No basta, en efecto, con hacer una mínima referencia a la norma que fundamenta la imposición de la sanción, sino que se debe hacer constar expresamente el motivo o la causa de la sanción, así como los criterios de graduación aplicables para la determinación del importe económico de la sanción impuesta y la correspondiente valoración, a efectos de poder aplicar el principio de proporcionalidad.
No es apreciable la culpabilidad cuando el contribuyente no oculta datos a la Administración, sino que los declara erróneamente como consecuencia de una divergencia de criterio razonable.
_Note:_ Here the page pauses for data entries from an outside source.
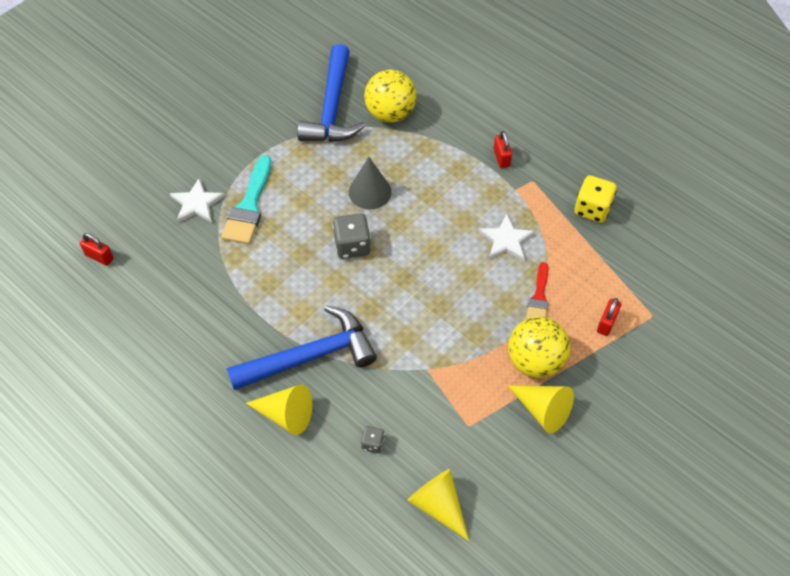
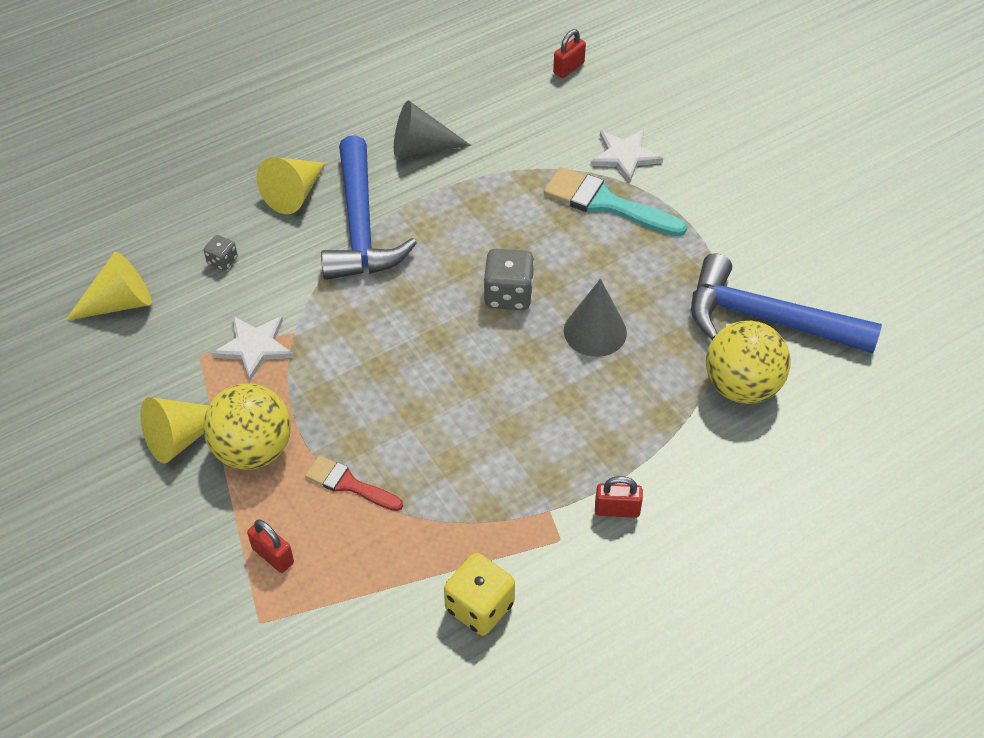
camera: 105 degrees right, 5 degrees down
white star [478,214,535,261] -> white star moved to [211,316,294,381]
none -> grey cone [394,100,471,157]

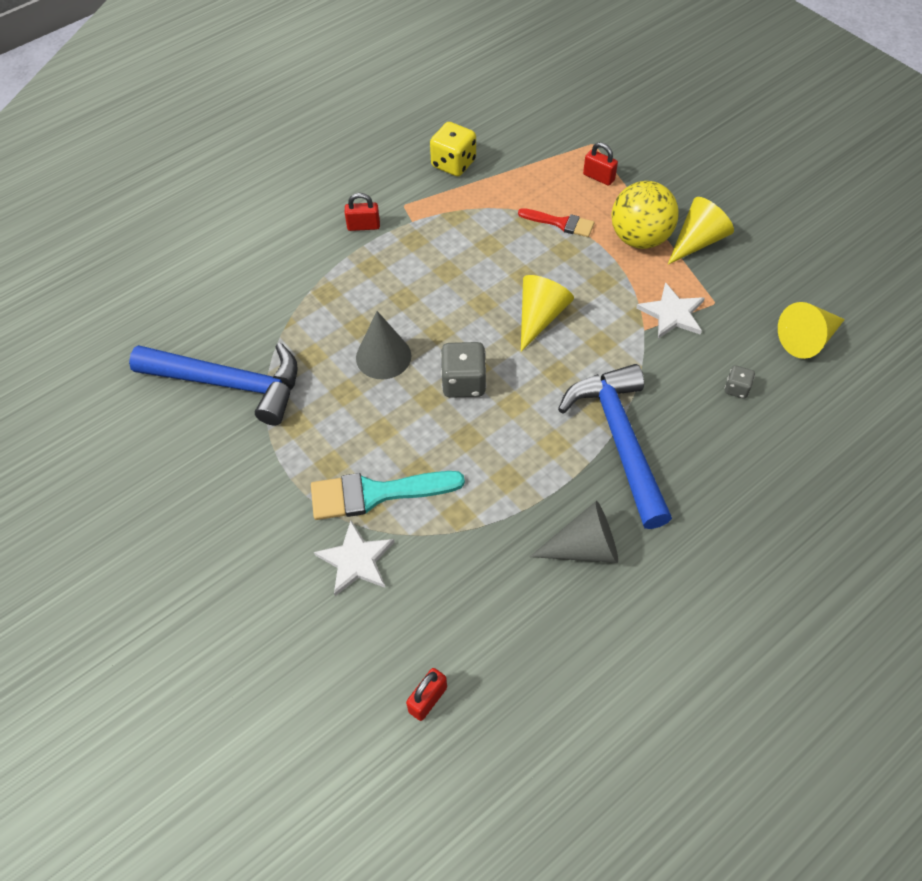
camera: 175 degrees right, 5 degrees up
yellow cone [257,157,326,214] -> yellow cone moved to [521,275,574,352]
turquoise brush [544,167,687,237] -> turquoise brush turned 150 degrees clockwise [311,471,465,520]
yellow ball [706,321,790,404] -> none

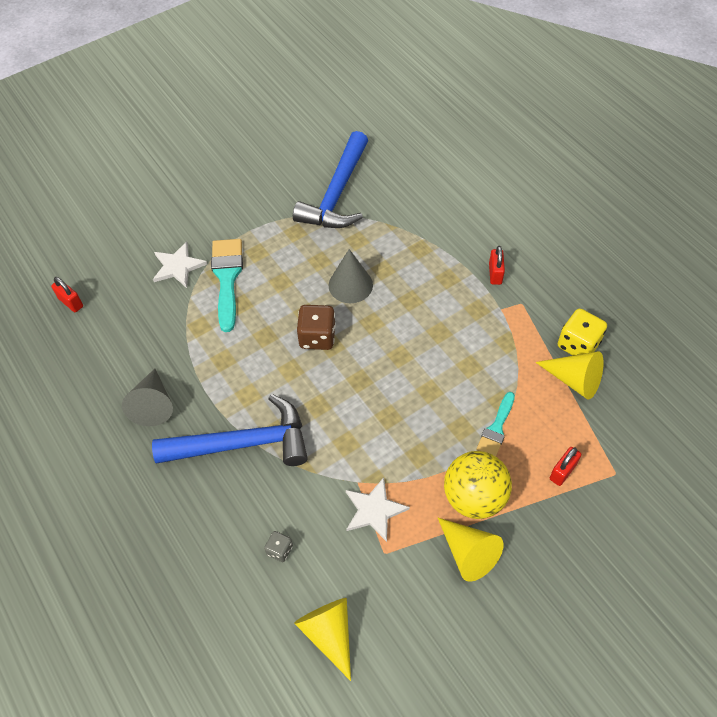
camera: 95 degrees right, 0 degrees up
grey dice [441,342,486,398] -> brown dice [297,305,336,350]
red brush [518,208,594,237] -> turquoise brush [476,392,515,456]
yellow cone [521,275,574,352] -> yellow cone moved to [535,351,604,400]

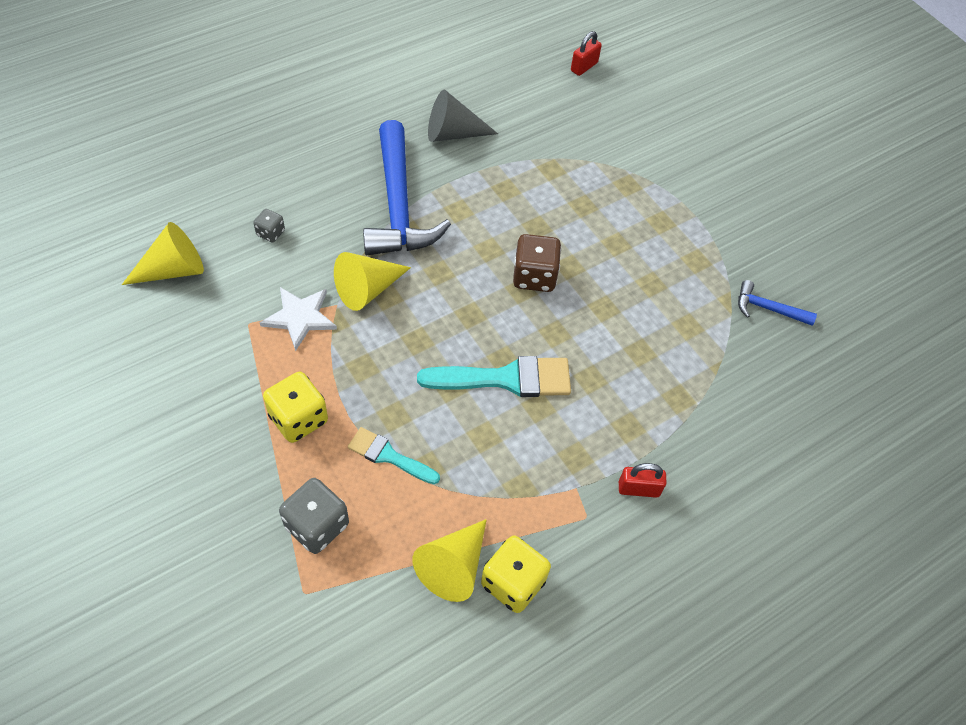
camera: 85 degrees right, 0 degrees up
white star [153,241,207,288] -> none
turquoise brush [211,239,243,332] -> turquoise brush moved to [417,356,571,397]
blue hammer [293,131,368,228] -> blue hammer [738,280,817,326], size x0.46
grey cone [329,249,373,303] -> none
yellow cone [438,518,504,582] -> yellow cone moved to [334,252,411,311]
yellow ball [444,451,512,519] -> yellow dice [263,372,328,443]
red padlock [550,447,581,486] -> grey dice [279,478,349,554]

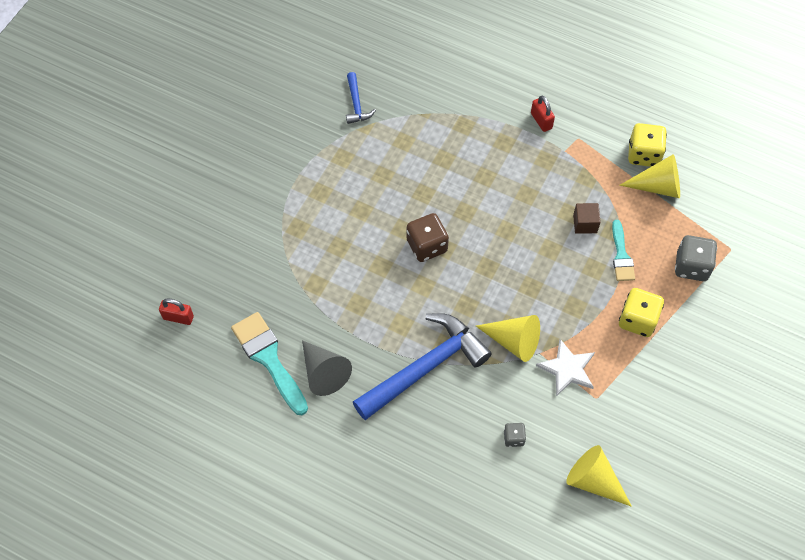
camera: 115 degrees left, 5 degrees up
turquoise brush [417,356,571,397] -> turquoise brush moved to [231,312,308,415]
none -> brown cube [573,203,601,234]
No se puede sancionar por el mero incumplimiento de obligaciones tributarias, debiendo la decisión de sancionar estar soportada no por juicios de valor, ni afirmaciones generalizadas, sino por datos de hecho suficientemente expresivos y detallados, con descripción individualizada, incluso, de las operaciones que puedan entenderse acreedoras de sanción, de manera que las sanciones tributarias no pueden ser el resultado, poco menos que obligado, de cualquier incumplimiento de las obligaciones a cargo de los contribuyentes.
Se aprecia un déficit de motivación en todo acuerdo sancionador que no explicita mínimamente las razones por las que se estima que el comportamiento del contribuyente es constitutivo de infracción tributaria.
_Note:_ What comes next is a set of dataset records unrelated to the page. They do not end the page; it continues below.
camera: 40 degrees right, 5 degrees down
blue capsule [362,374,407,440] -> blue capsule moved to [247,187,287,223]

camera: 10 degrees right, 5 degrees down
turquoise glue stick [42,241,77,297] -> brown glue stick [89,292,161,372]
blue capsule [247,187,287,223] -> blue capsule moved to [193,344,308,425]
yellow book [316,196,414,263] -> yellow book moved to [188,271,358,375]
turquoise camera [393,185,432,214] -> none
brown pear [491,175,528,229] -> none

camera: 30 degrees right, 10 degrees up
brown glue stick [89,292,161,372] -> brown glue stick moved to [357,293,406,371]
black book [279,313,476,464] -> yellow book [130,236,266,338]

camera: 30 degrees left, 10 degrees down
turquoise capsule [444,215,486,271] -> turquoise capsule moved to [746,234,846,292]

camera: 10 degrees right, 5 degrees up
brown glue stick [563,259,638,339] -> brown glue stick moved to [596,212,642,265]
La simple afirmación de que no se aprecian "dudas interpretativas razonables", basadas en una especial complejidad de las normas aplicables, no constituye suficiente fundamentación de la sanción.
El principio de presunción de inocencia no permite que la Administración tributaria razone la existencia de culpabilidad mediante la afirmación de que la actuación del obligado tributario es culpable porque no se aprecia la existencia de una discrepancia interpretativa razonable.
Y un largo etc.
Cabe pues preguntarse, ¿para qué imponer sanciones, si luego resultan ilegales?